[WHAT YOU WILL DO]:
Output the data below line for line without any changes, omitting the pictures.

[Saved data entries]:
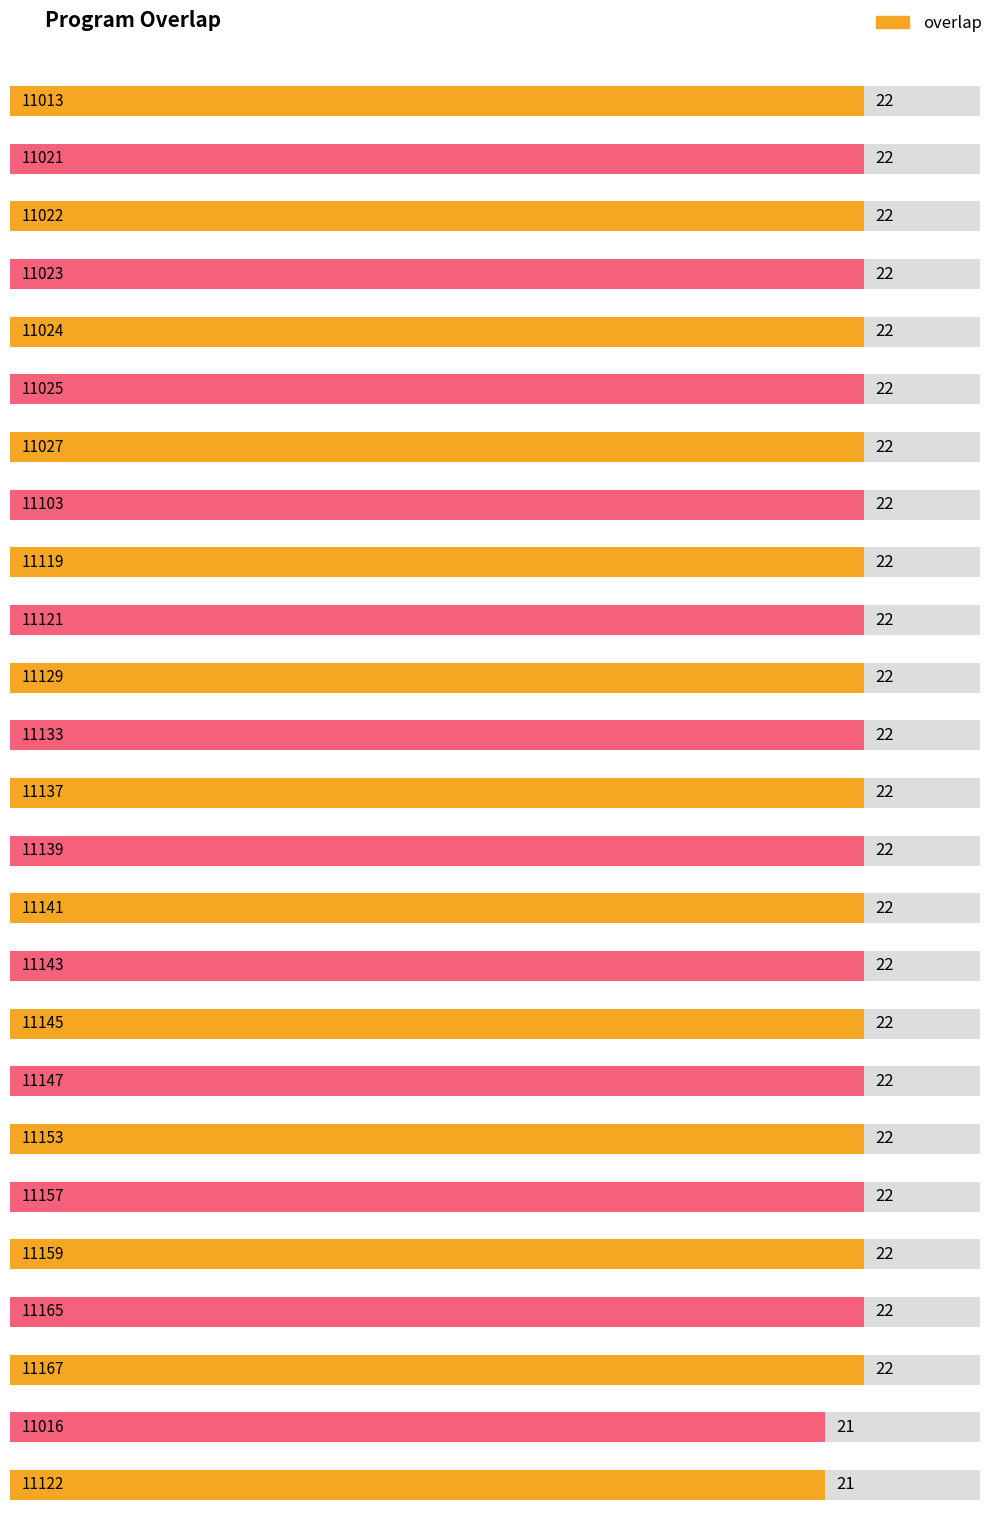

What is the maximum value shown in the chart?

22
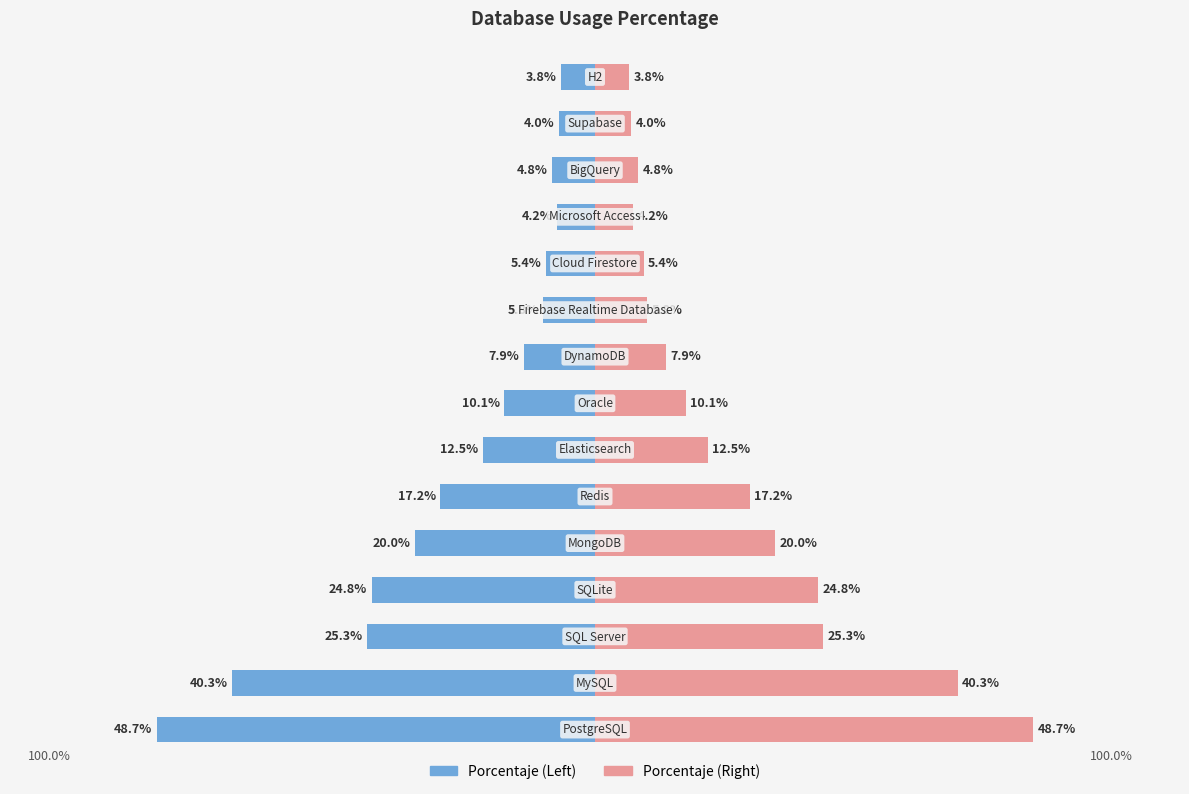

What is the difference between the highest and lowest values at 4?

40.0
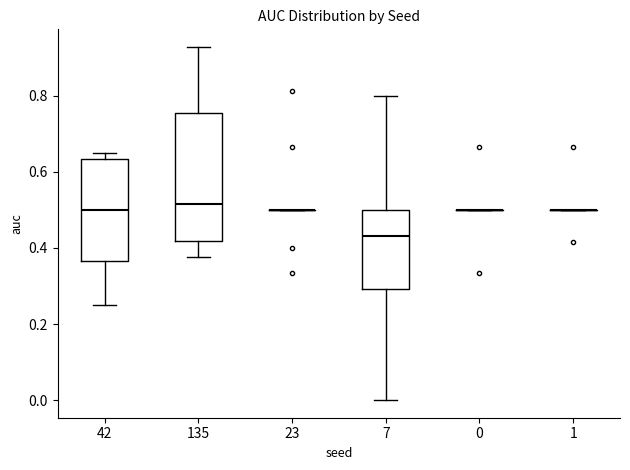

Comparing the boxes themselves (not the whiskers), which one is the tallest?

135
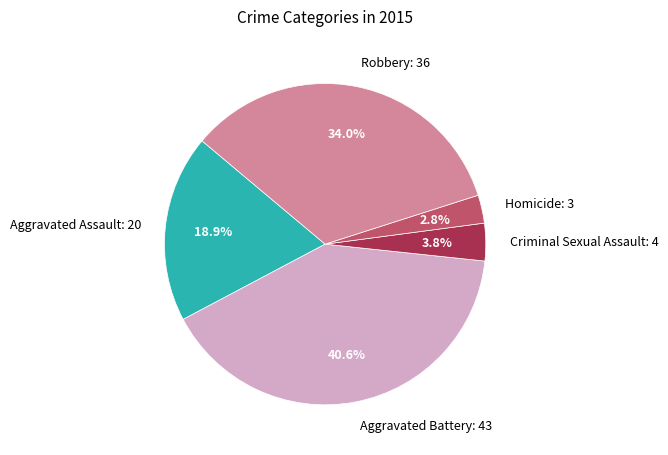

To the nearest percent, what portion does Homicide represent?

3%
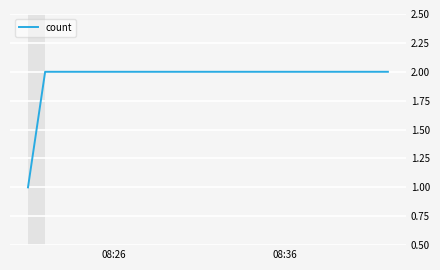

What is the sum of all values?

5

[TASK RESULT]:
What is the maximum value shown in the chart?

22

What is the difference between the highest and lowest values at 4?

40.0

Comparing the boxes themselves (not the whiskers), which one is the tallest?

135

To the nearest percent, what portion does Homicide represent?

3%

What is the sum of all values?

5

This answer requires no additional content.